*Direction:*
Copy every line of the records below word for word, leaving out the pictures.

*Exercise input:*

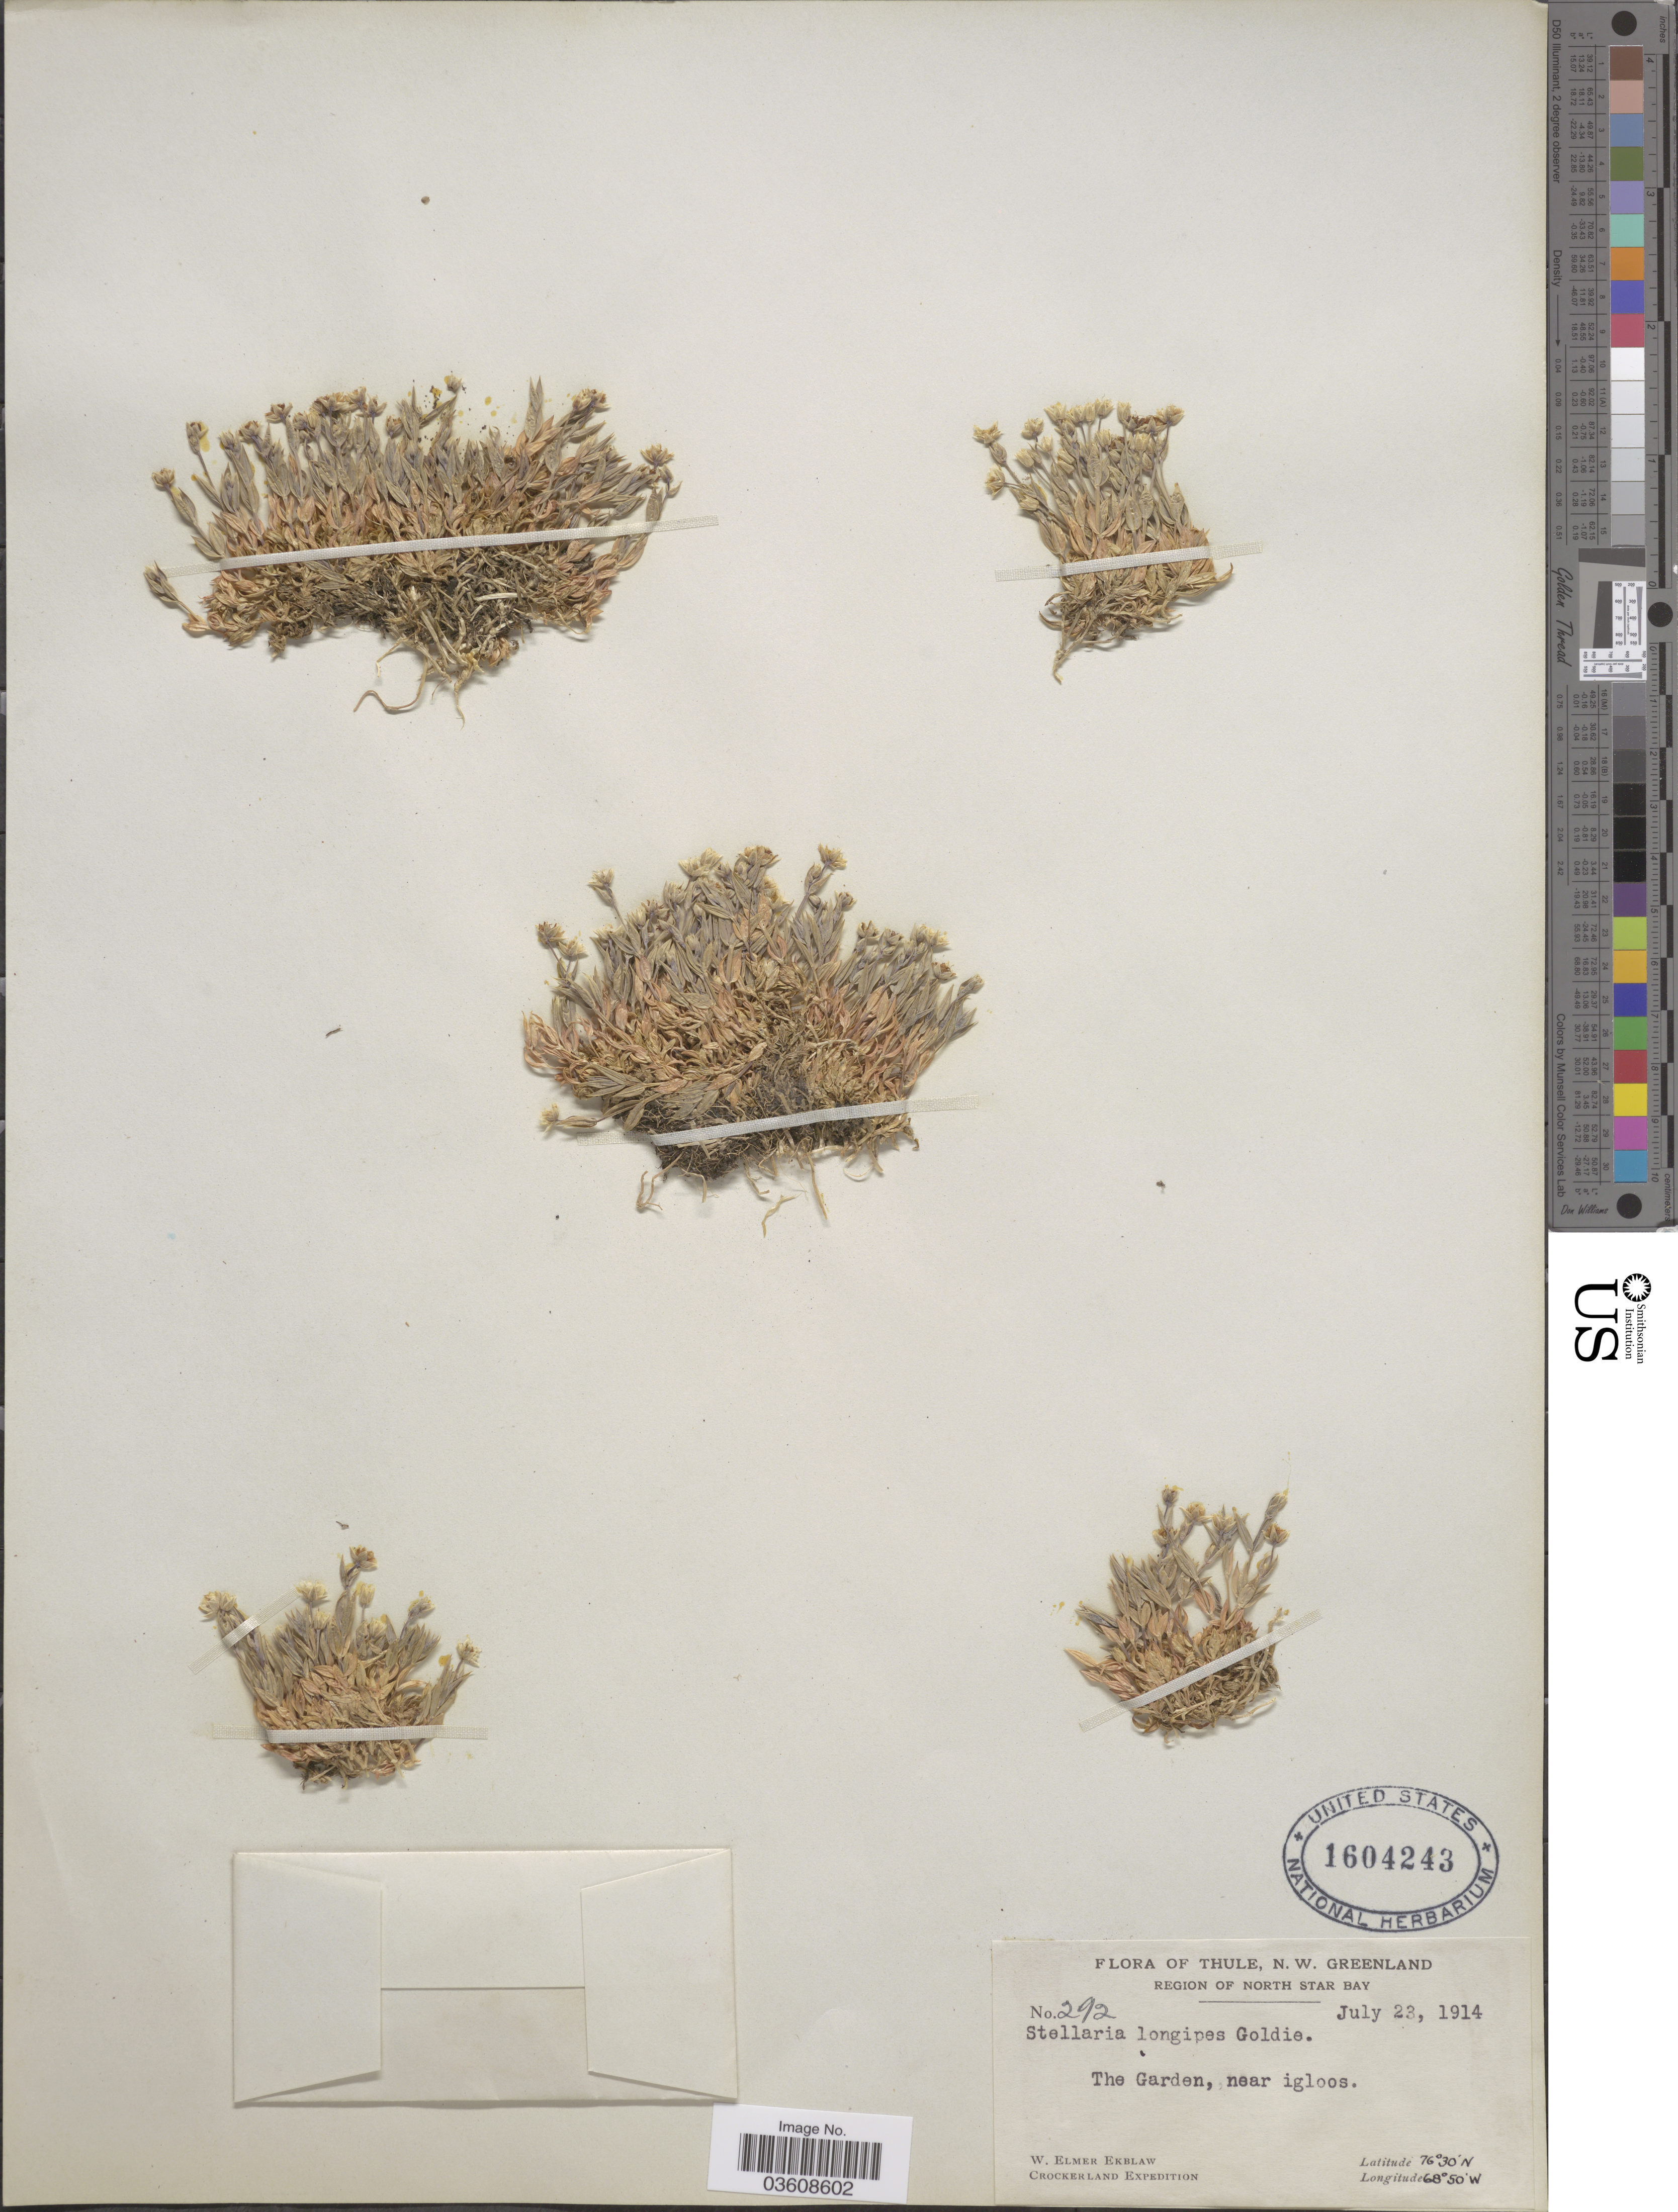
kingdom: Plantae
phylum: Tracheophyta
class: Magnoliopsida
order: Caryophyllales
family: Caryophyllaceae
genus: Stellaria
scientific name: Stellaria longipes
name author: Goldie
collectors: W. Ekblaw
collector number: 292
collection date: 1914-07-23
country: Greenland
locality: Thule, N. W. Greenland. Region of North Star Bay. The Garden, near igloos. Crockerland.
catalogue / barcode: US 1604243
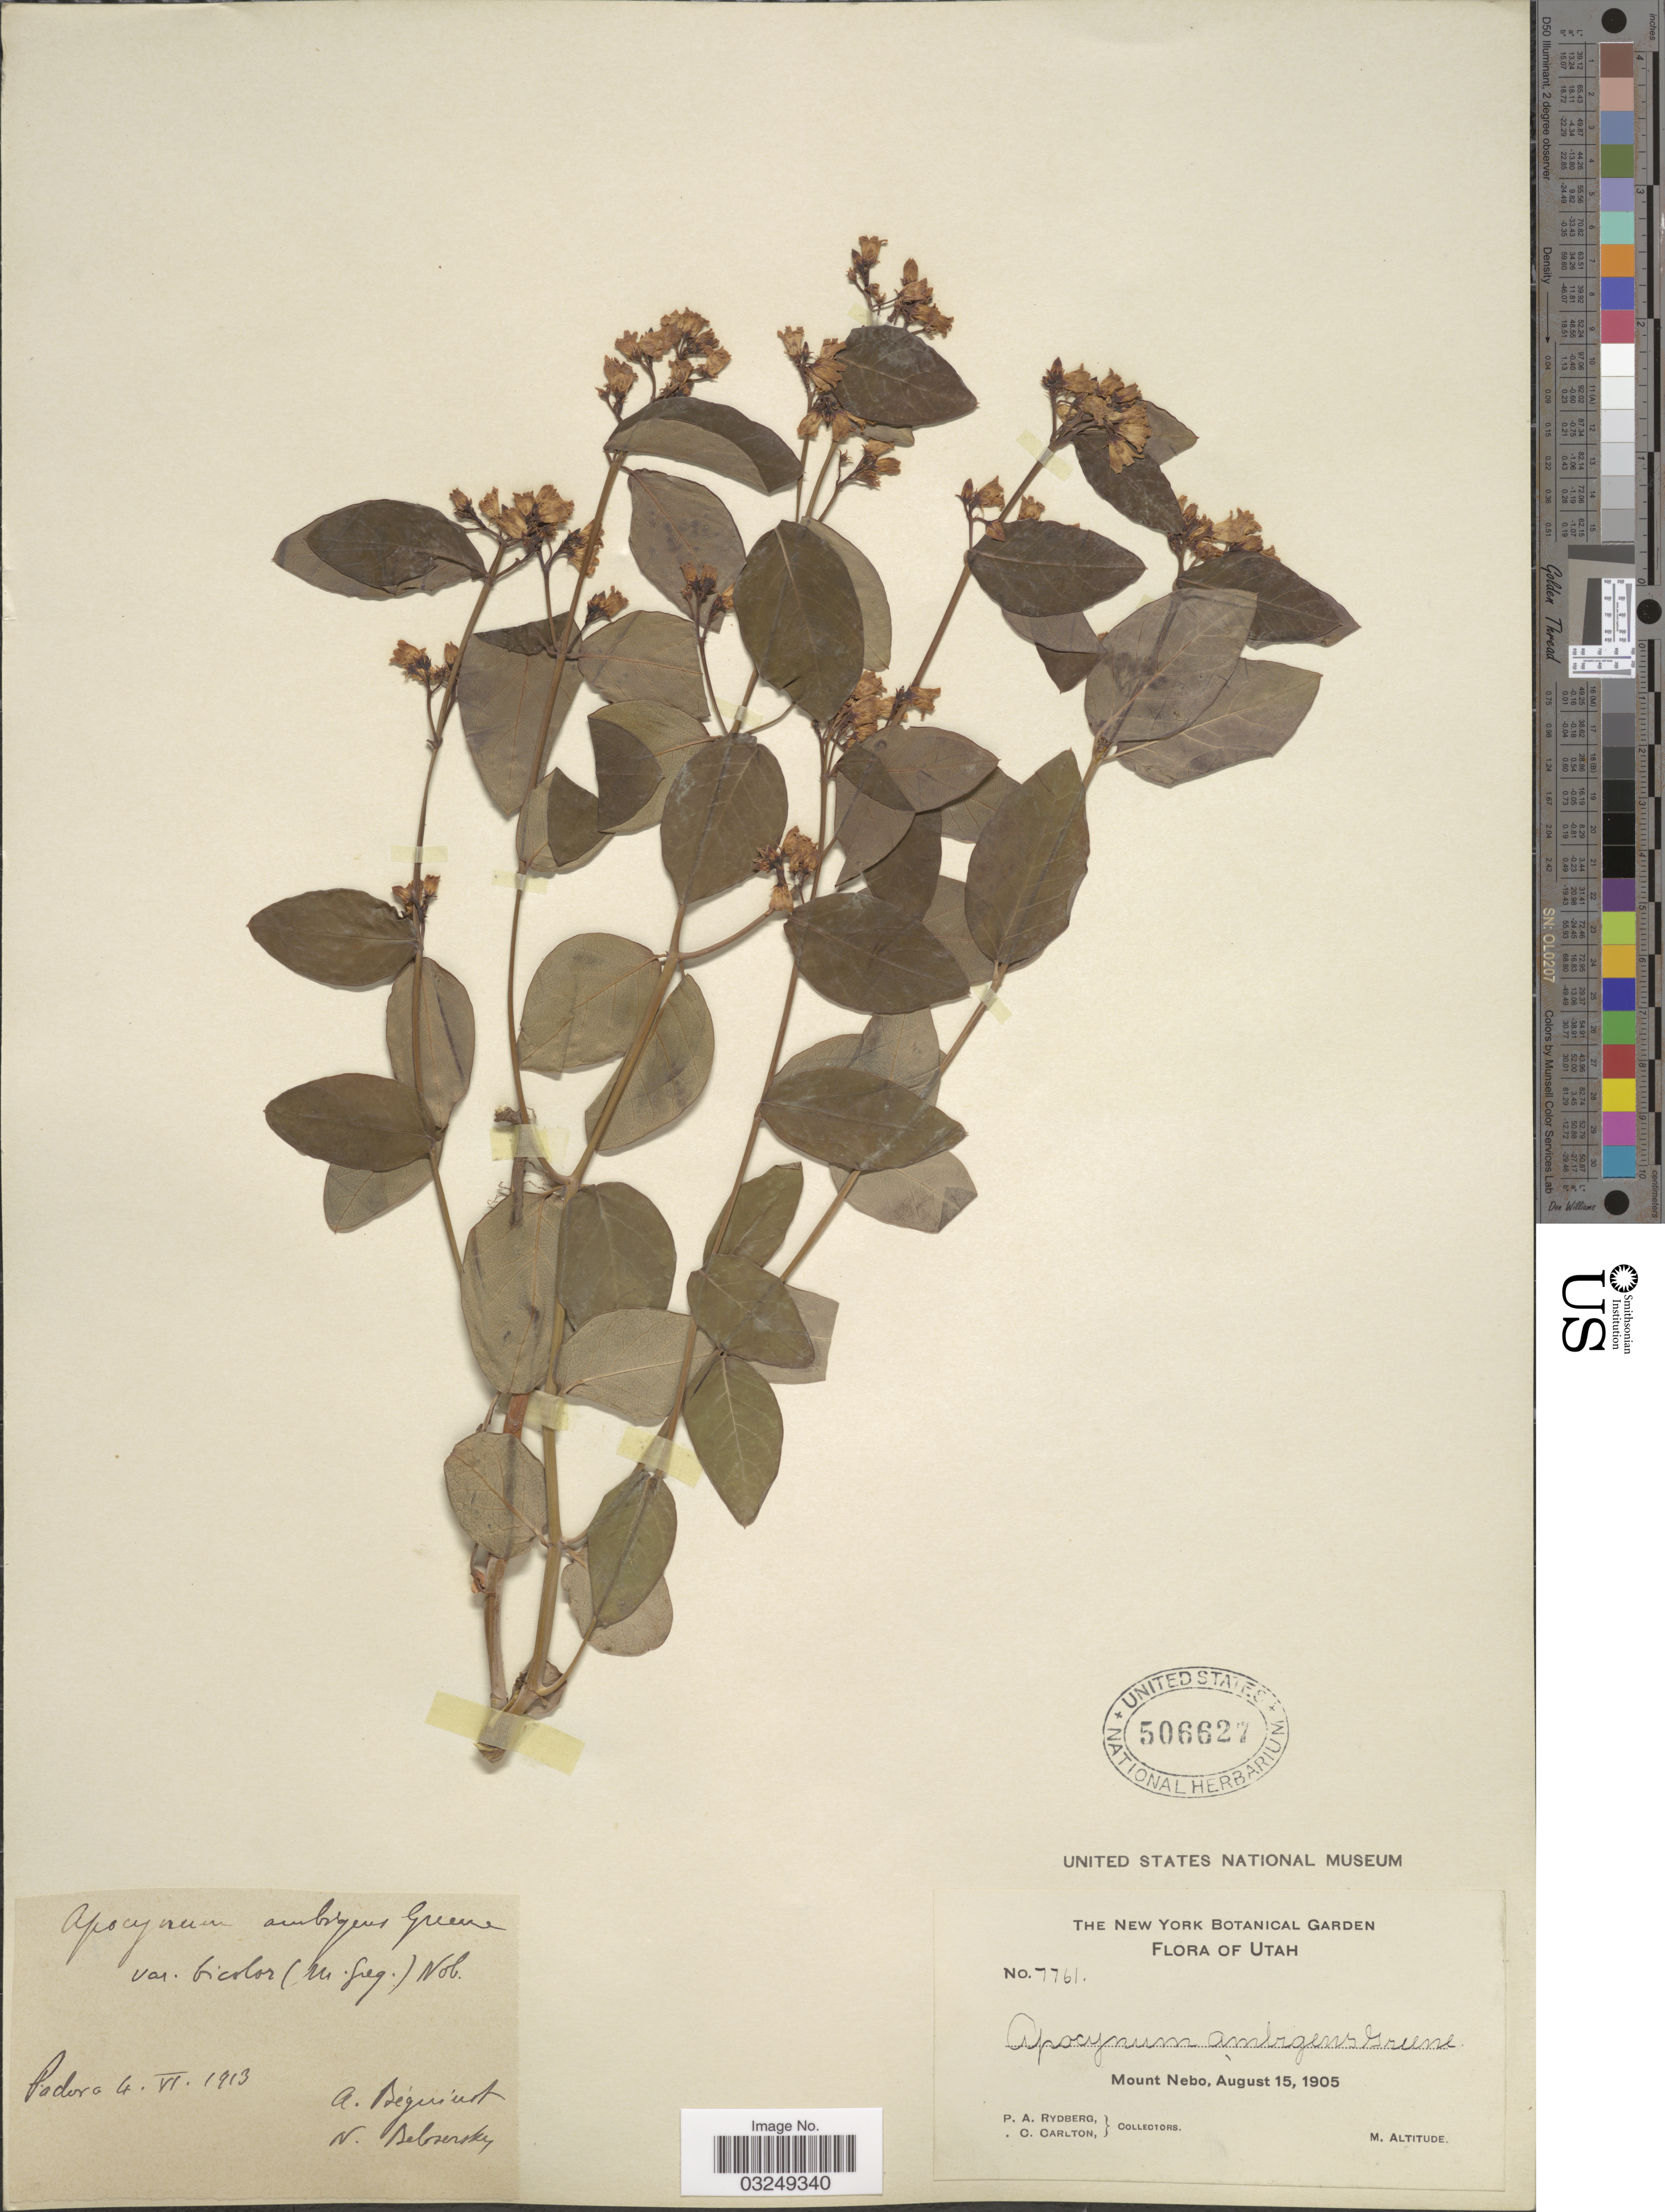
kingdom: Plantae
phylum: Tracheophyta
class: Magnoliopsida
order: Gentianales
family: Apocynaceae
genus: Apocynum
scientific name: Apocynum ambigens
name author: S.W. Greene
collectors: P. A. Rydberg & C. Carlton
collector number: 7761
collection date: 1905-08-15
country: United States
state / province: Utah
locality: Mount Nebo.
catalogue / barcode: US 506627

*Exercise response:*
kingdom: Plantae
phylum: Tracheophyta
class: Magnoliopsida
order: Caryophyllales
family: Caryophyllaceae
genus: Stellaria
scientific name: Stellaria longipes
name author: Goldie
collectors: W. Ekblaw
collector number: 292
collection date: 1914-07-23
country: Greenland
locality: Thule, N. W. Greenland. Region of North Star Bay. The Garden, near igloos. Crockerland.
catalogue / barcode: US 1604243
kingdom: Plantae
phylum: Tracheophyta
class: Magnoliopsida
order: Gentianales
family: Apocynaceae
genus: Apocynum
scientific name: Apocynum ambigens
name author: S.W. Greene
collectors: P. A. Rydberg & C. Carlton
collector number: 7761
collection date: 1905-08-15
country: United States
state / province: Utah
locality: Mount Nebo.
catalogue / barcode: US 506627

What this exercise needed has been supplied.